PROMPT ▸
Please reproduce the text read from every one of the rows below, line for line and without any changes, and leave the pictures out of your answer.
*** Block opens ***
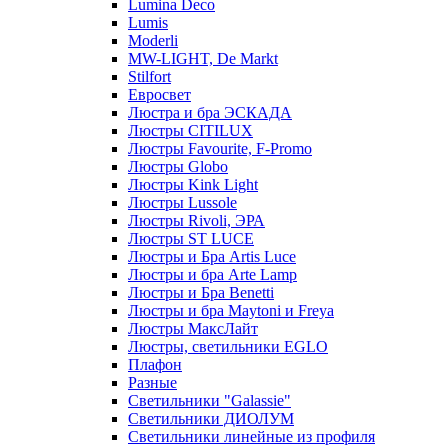
Lumina Deco
Lumis
Moderli
MW-LIGHT, De Markt
Stilfort
Евросвет
Люстра и бра ЭСКАДА
Люстры CITILUX
Люстры Favourite, F-Promo
Люстры Globo
Люстры Kink Light
Люстры Lussole
Люстры Rivoli, ЭРА
Люстры ST LUCE
Люстры и Бра Artis Luce
Люстры и бра Arte Lamp
Люстры и Бра Benetti
Люстры и бра Maytoni и Freya
Люстры МаксЛайт
Люстры, светильники EGLO
Плафон
Разные
Светильники "Galassie"
Светильники ДИОЛУМ
Светильники линейные из профиля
*** Block closes ***
SOLUTION TO THE PROBLEM ▸
Lumina Deco
Lumis
Moderli
MW-LIGHT, De Markt
Stilfort
Евросвет
Люстра и бра ЭСКАДА
Люстры CITILUX
Люстры Favourite, F-Promo
Люстры Globo
Люстры Kink Light
Люстры Lussole
Люстры Rivoli, ЭРА
Люстры ST LUCE
Люстры и Бра Artis Luce
Люстры и бра Arte Lamp
Люстры и Бра Benetti
Люстры и бра Maytoni и Freya
Люстры МаксЛайт
Люстры, светильники EGLO
Плафон
Разные
Светильники "Galassie"
Светильники ДИОЛУМ
Светильники линейные из профиля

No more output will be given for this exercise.